In theory, the next two years could be a golden era for all kinds of health policy, including long-term care policy.
Americans have had a pretty good chance to check out the Affordable Care Act system and to see what we like about it, what we hate about it, and what’s mathematically possible.
President-elect Donald Trump, and most of the Republicans who now control the House and the Senate, said while they were campaigning that they would fight to replace, and replace, the ACA. Any ACA feature that survives in that environment will have to be very popular, very practical, or, ideally, both.
While the Republicans were campaigning, they talked about expanding the health savings account program. They occasionally mentioned long-term care, and dementia.
Trump, for example, said during a primary appearance in New Hampshire that the country needs to invest more in Alzheimer’s research.
Mike Pence, the vice president-elect, said during a vice presidential debate that a society can be judged by how it cares for the elderly disabled.
One policymaking challenge could be Americans’ chronic lack of understanding of how insurance works.
We have a hard time grasping the reality that small, consumer-friendly tweaks in insurance rules, programs or products can lead to 2,000-page regulations, push the best risks out of the market for coverage, encourage insured people who could handle negative events on their own to file claims, and put enormous financial strain on insurers.
Even agents, brokers and home office workers in lines other than health insurance or long-term care insurance occasionally have a hard time empathizing with the people in charge of keeping health insurance companies from going broke.
One possible solution could be mobile devices.

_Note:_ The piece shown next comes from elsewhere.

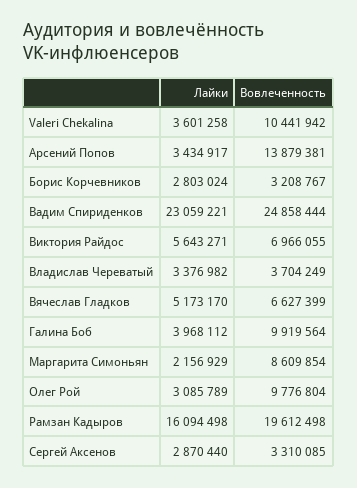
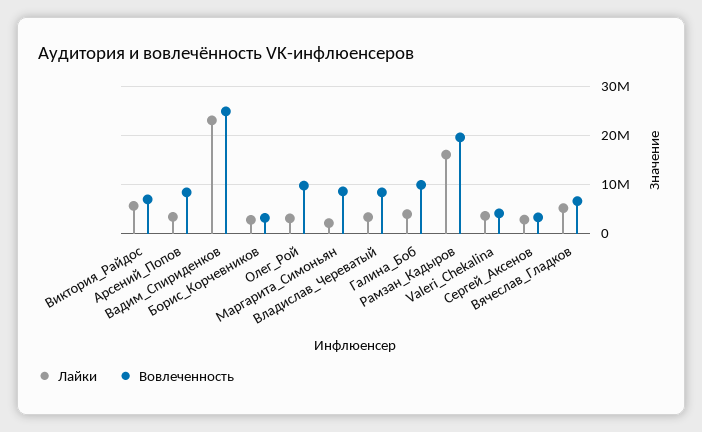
Вовлеченность, Valeri Chekalina: 10441942 -> 4000000
Вовлеченность, Арсений Попов: 13879381 -> 8000000
Вовлеченность, Владислав Череватый: 3704249 -> 8000000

Somehow, insurers need to get a beautiful, fun game that teaches basic actuarial principles into the world’s app stores.
We already play with apps that teach us to run bakeries and farms, and to escape from angry birds.
Now we need an app that puts us in the position of health insurance company actuaries, underwriters, claim processors and chief financial officers, and teaches us, when we’re on the first, happy level, how to protect a precious pot of capital and surplus from hordes of smart, well-dressed, polite, lovely, passionate people who try to get us to act in ways that will empty the pot.
If we empty the pot, we should move to a more painful level of the game: the liquidation level. There, we should have to confront a courtroom of angry doctors, hospital bill collectors, patients and former employees who are all fighting vicious battles over the pennies the sheriff will get by auctioning off our toaster and our coffee maker.
Once we get through the liquidation level, we should move to the post-liquidation level. There, we should stand in the shoes of the doctors, hospital managers, patients and employees who have to live with random drips of cash, rather than the full payments they are owed, because, when we were on the first level of the game, we were too “kind,” and were too quick to let the pot of capital and surplus run dry.